Express each line of text in the rows below as a string in a single JSON list, one string per line, leaving out blank lines.
[[ Material shown open ]]
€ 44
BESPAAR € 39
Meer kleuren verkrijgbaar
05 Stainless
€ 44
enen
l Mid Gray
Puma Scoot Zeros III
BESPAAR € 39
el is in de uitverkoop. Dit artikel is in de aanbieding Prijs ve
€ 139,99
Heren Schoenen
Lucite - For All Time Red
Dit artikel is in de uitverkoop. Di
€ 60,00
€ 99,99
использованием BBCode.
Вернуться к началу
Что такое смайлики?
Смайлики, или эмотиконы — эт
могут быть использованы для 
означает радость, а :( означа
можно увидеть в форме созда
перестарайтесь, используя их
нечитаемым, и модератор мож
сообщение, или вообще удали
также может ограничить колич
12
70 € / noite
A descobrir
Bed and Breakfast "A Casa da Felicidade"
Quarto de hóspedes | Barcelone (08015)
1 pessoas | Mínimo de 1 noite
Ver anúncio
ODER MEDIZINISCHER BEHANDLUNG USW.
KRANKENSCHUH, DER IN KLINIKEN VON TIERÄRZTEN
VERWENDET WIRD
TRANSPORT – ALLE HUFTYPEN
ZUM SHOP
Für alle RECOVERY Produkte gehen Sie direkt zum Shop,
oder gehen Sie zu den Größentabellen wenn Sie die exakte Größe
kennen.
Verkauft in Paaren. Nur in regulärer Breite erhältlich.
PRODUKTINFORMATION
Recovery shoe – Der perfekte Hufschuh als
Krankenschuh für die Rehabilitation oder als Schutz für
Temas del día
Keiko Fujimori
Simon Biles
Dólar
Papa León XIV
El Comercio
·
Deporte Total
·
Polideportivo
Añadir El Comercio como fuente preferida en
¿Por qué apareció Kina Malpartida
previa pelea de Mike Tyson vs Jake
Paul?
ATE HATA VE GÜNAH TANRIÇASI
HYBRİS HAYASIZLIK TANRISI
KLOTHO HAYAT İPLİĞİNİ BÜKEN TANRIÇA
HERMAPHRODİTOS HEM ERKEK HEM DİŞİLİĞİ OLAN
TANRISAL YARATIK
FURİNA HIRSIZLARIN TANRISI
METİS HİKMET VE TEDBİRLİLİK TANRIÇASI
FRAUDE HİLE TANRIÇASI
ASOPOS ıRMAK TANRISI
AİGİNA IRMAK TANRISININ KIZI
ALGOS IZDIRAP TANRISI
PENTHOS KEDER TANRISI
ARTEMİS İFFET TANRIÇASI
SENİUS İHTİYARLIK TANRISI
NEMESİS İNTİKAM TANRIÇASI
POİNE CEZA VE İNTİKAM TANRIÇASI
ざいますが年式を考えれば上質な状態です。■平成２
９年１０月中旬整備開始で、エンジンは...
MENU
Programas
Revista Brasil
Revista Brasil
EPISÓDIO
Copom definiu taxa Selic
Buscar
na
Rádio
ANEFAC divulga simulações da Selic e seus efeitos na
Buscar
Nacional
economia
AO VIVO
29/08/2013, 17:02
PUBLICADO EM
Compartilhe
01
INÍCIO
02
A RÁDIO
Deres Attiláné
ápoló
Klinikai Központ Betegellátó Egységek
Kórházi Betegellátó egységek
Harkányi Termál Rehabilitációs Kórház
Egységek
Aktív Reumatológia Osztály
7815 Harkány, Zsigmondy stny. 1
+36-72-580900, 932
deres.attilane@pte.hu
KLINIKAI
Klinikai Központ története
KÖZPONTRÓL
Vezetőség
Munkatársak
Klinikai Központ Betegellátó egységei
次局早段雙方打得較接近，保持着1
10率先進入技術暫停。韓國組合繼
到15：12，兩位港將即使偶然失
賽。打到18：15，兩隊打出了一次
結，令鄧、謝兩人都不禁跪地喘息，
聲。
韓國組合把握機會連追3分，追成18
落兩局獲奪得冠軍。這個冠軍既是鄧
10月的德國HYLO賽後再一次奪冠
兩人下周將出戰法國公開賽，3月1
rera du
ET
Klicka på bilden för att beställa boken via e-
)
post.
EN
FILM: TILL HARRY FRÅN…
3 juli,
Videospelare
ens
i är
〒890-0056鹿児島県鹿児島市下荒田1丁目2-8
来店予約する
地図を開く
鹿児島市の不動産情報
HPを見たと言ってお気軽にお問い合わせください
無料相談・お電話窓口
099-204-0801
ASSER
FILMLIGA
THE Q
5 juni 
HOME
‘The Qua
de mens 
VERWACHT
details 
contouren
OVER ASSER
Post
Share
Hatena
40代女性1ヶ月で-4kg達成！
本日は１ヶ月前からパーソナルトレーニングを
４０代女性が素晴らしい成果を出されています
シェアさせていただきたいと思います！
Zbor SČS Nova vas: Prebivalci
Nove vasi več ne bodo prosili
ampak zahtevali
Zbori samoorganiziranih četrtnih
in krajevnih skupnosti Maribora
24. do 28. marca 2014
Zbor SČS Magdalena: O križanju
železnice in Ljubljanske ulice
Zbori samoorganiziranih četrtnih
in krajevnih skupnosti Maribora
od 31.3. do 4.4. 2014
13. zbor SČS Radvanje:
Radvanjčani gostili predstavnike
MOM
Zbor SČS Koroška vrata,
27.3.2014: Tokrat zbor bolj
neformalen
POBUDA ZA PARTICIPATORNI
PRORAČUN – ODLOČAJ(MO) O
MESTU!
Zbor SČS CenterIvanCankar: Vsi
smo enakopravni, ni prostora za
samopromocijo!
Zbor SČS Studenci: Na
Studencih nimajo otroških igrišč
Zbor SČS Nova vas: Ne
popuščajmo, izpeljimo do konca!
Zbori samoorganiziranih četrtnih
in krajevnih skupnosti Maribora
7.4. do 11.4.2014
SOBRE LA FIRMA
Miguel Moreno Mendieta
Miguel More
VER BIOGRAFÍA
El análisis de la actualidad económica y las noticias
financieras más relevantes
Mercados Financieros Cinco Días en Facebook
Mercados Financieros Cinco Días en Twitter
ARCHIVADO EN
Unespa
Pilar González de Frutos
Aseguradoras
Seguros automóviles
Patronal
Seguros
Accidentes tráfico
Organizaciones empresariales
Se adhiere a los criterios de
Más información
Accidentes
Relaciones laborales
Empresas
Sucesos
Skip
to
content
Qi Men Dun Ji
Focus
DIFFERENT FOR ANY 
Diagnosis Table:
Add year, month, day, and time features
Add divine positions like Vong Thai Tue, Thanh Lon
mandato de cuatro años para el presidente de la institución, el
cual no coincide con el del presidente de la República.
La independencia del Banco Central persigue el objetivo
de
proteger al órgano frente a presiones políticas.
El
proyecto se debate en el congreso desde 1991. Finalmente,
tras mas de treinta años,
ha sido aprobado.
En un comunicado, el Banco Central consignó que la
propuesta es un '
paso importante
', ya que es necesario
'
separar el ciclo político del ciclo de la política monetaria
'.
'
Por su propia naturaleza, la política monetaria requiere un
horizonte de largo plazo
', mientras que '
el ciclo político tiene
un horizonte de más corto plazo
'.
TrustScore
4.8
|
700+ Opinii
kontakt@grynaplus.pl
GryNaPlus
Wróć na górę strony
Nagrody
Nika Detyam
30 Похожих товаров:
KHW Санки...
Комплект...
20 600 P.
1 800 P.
[[ Material shown closed ]]
#### [Answer to this task]
[
  "€ 44",
  "BESPAAR € 39",
  "Meer kleuren verkrijgbaar",
  "05 Stainless",
  "€ 44",
  "enen",
  "l Mid Gray",
  "Puma Scoot Zeros III",
  "BESPAAR € 39",
  "el is in de uitverkoop. Dit artikel is in de aanbieding Prijs ve",
  "€ 139,99",
  "Heren Schoenen",
  "Lucite - For All Time Red",
  "Dit artikel is in de uitverkoop. Di",
  "€ 60,00",
  "€ 99,99",
  "использованием BBCode.",
  "Вернуться к началу",
  "Что такое смайлики?",
  "Смайлики, или эмотиконы — эт",
  "могут быть использованы для ",
  "означает радость, а :( означа",
  "можно увидеть в форме созда",
  "перестарайтесь, используя их",
  "нечитаемым, и модератор мож",
  "сообщение, или вообще удали",
  "также может ограничить колич",
  "12",
  "70 € / noite",
  "A descobrir",
  "Bed and Breakfast \"A Casa da Felicidade\"",
  "Quarto de hóspedes | Barcelone (08015)",
  "1 pessoas | Mínimo de 1 noite",
  "Ver anúncio",
  "ODER MEDIZINISCHER BEHANDLUNG USW.",
  "KRANKENSCHUH, DER IN KLINIKEN VON TIERÄRZTEN",
  "VERWENDET WIRD",
  "TRANSPORT – ALLE HUFTYPEN",
  "ZUM SHOP",
  "Für alle RECOVERY Produkte gehen Sie direkt zum Shop,",
  "oder gehen Sie zu den Größentabellen wenn Sie die exakte Größe",
  "kennen.",
  "Verkauft in Paaren. Nur in regulärer Breite erhältlich.",
  "PRODUKTINFORMATION",
  "Recovery shoe – Der perfekte Hufschuh als",
  "Krankenschuh für die Rehabilitation oder als Schutz für",
  "Temas del día",
  "Keiko Fujimori",
  "Simon Biles",
  "Dólar",
  "Papa León XIV",
  "El Comercio",
  "·",
  "Deporte Total",
  "·",
  "Polideportivo",
  "Añadir El Comercio como fuente preferida en",
  "¿Por qué apareció Kina Malpartida",
  "previa pelea de Mike Tyson vs Jake",
  "Paul?",
  "ATE HATA VE GÜNAH TANRIÇASI",
  "HYBRİS HAYASIZLIK TANRISI",
  "KLOTHO HAYAT İPLİĞİNİ BÜKEN TANRIÇA",
  "HERMAPHRODİTOS HEM ERKEK HEM DİŞİLİĞİ OLAN",
  "TANRISAL YARATIK",
  "FURİNA HIRSIZLARIN TANRISI",
  "METİS HİKMET VE TEDBİRLİLİK TANRIÇASI",
  "FRAUDE HİLE TANRIÇASI",
  "ASOPOS ıRMAK TANRISI",
  "AİGİNA IRMAK TANRISININ KIZI",
  "ALGOS IZDIRAP TANRISI",
  "PENTHOS KEDER TANRISI",
  "ARTEMİS İFFET TANRIÇASI",
  "SENİUS İHTİYARLIK TANRISI",
  "NEMESİS İNTİKAM TANRIÇASI",
  "POİNE CEZA VE İNTİKAM TANRIÇASI",
  "ざいますが年式を考えれば上質な状態です。■平成２",
  "９年１０月中旬整備開始で、エンジンは...",
  "MENU",
  "Programas",
  "Revista Brasil",
  "Revista Brasil",
  "EPISÓDIO",
  "Copom definiu taxa Selic",
  "Buscar",
  "na",
  "Rádio",
  "ANEFAC divulga simulações da Selic e seus efeitos na",
  "Buscar",
  "Nacional",
  "economia",
  "AO VIVO",
  "29/08/2013, 17:02",
  "PUBLICADO EM",
  "Compartilhe",
  "01",
  "INÍCIO",
  "02",
  "A RÁDIO",
  "Deres Attiláné",
  "ápoló",
  "Klinikai Központ Betegellátó Egységek",
  "Kórházi Betegellátó egységek",
  "Harkányi Termál Rehabilitációs Kórház",
  "Egységek",
  "Aktív Reumatológia Osztály",
  "7815 Harkány, Zsigmondy stny. 1",
  "+36-72-580900, 932",
  "deres.attilane@pte.hu",
  "KLINIKAI",
  "Klinikai Központ története",
  "KÖZPONTRÓL",
  "Vezetőség",
  "Munkatársak",
  "Klinikai Központ Betegellátó egységei",
  "次局早段雙方打得較接近，保持着1",
  "10率先進入技術暫停。韓國組合繼",
  "到15：12，兩位港將即使偶然失",
  "賽。打到18：15，兩隊打出了一次",
  "結，令鄧、謝兩人都不禁跪地喘息，",
  "聲。",
  "韓國組合把握機會連追3分，追成18",
  "落兩局獲奪得冠軍。這個冠軍既是鄧",
  "10月的德國HYLO賽後再一次奪冠",
  "兩人下周將出戰法國公開賽，3月1",
  "rera du",
  "ET",
  "Klicka på bilden för att beställa boken via e-",
  ")",
  "post.",
  "EN",
  "FILM: TILL HARRY FRÅN…",
  "3 juli,",
  "Videospelare",
  "ens",
  "i är",
  "〒890-0056鹿児島県鹿児島市下荒田1丁目2-8",
  "来店予約する",
  "地図を開く",
  "鹿児島市の不動産情報",
  "HPを見たと言ってお気軽にお問い合わせください",
  "無料相談・お電話窓口",
  "099-204-0801",
  "ASSER",
  "FILMLIGA",
  "THE Q",
  "5 juni ",
  "HOME",
  "‘The Qua",
  "de mens ",
  "VERWACHT",
  "details ",
  "contouren",
  "OVER ASSER",
  "Post",
  "Share",
  "Hatena",
  "40代女性1ヶ月で-4kg達成！",
  "本日は１ヶ月前からパーソナルトレーニングを",
  "４０代女性が素晴らしい成果を出されています",
  "シェアさせていただきたいと思います！",
  "Zbor SČS Nova vas: Prebivalci",
  "Nove vasi več ne bodo prosili",
  "ampak zahtevali",
  "Zbori samoorganiziranih četrtnih",
  "in krajevnih skupnosti Maribora",
  "24. do 28. marca 2014",
  "Zbor SČS Magdalena: O križanju",
  "železnice in Ljubljanske ulice",
  "Zbori samoorganiziranih četrtnih",
  "in krajevnih skupnosti Maribora",
  "od 31.3. do 4.4. 2014",
  "13. zbor SČS Radvanje:",
  "Radvanjčani gostili predstavnike",
  "MOM",
  "Zbor SČS Koroška vrata,",
  "27.3.2014: Tokrat zbor bolj",
  "neformalen",
  "POBUDA ZA PARTICIPATORNI",
  "PRORAČUN – ODLOČAJ(MO) O",
  "MESTU!",
  "Zbor SČS CenterIvanCankar: Vsi",
  "smo enakopravni, ni prostora za",
  "samopromocijo!",
  "Zbor SČS Studenci: Na",
  "Studencih nimajo otroških igrišč",
  "Zbor SČS Nova vas: Ne",
  "popuščajmo, izpeljimo do konca!",
  "Zbori samoorganiziranih četrtnih",
  "in krajevnih skupnosti Maribora",
  "7.4. do 11.4.2014",
  "SOBRE LA FIRMA",
  "Miguel Moreno Mendieta",
  "Miguel More",
  "VER BIOGRAFÍA",
  "El análisis de la actualidad económica y las noticias",
  "financieras más relevantes",
  "Mercados Financieros Cinco Días en Facebook",
  "Mercados Financieros Cinco Días en Twitter",
  "ARCHIVADO EN",
  "Unespa",
  "Pilar González de Frutos",
  "Aseguradoras",
  "Seguros automóviles",
  "Patronal",
  "Seguros",
  "Accidentes tráfico",
  "Organizaciones empresariales",
  "Se adhiere a los criterios de",
  "Más información",
  "Accidentes",
  "Relaciones laborales",
  "Empresas",
  "Sucesos",
  "Skip",
  "to",
  "content",
  "Qi Men Dun Ji",
  "Focus",
  "DIFFERENT FOR ANY ",
  "Diagnosis Table:",
  "Add year, month, day, and time features",
  "Add divine positions like Vong Thai Tue, Thanh Lon",
  "mandato de cuatro años para el presidente de la institución, el",
  "cual no coincide con el del presidente de la República.",
  "La independencia del Banco Central persigue el objetivo",
  "de",
  "proteger al órgano frente a presiones políticas.",
  "El",
  "proyecto se debate en el congreso desde 1991. Finalmente,",
  "tras mas de treinta años,",
  "ha sido aprobado.",
  "En un comunicado, el Banco Central consignó que la",
  "propuesta es un '",
  "paso importante",
  "', ya que es necesario",
  "'",
  "separar el ciclo político del ciclo de la política monetaria",
  "'.",
  "'",
  "Por su propia naturaleza, la política monetaria requiere un",
  "horizonte de largo plazo",
  "', mientras que '",
  "el ciclo político tiene",
  "un horizonte de más corto plazo",
  "'.",
  "TrustScore",
  "4.8",
  "|",
  "700+ Opinii",
  "kontakt@grynaplus.pl",
  "GryNaPlus",
  "Wróć na górę strony",
  "Nagrody",
  "Nika Detyam",
  "30 Похожих товаров:",
  "KHW Санки...",
  "Комплект...",
  "20 600 P.",
  "1 800 P."
]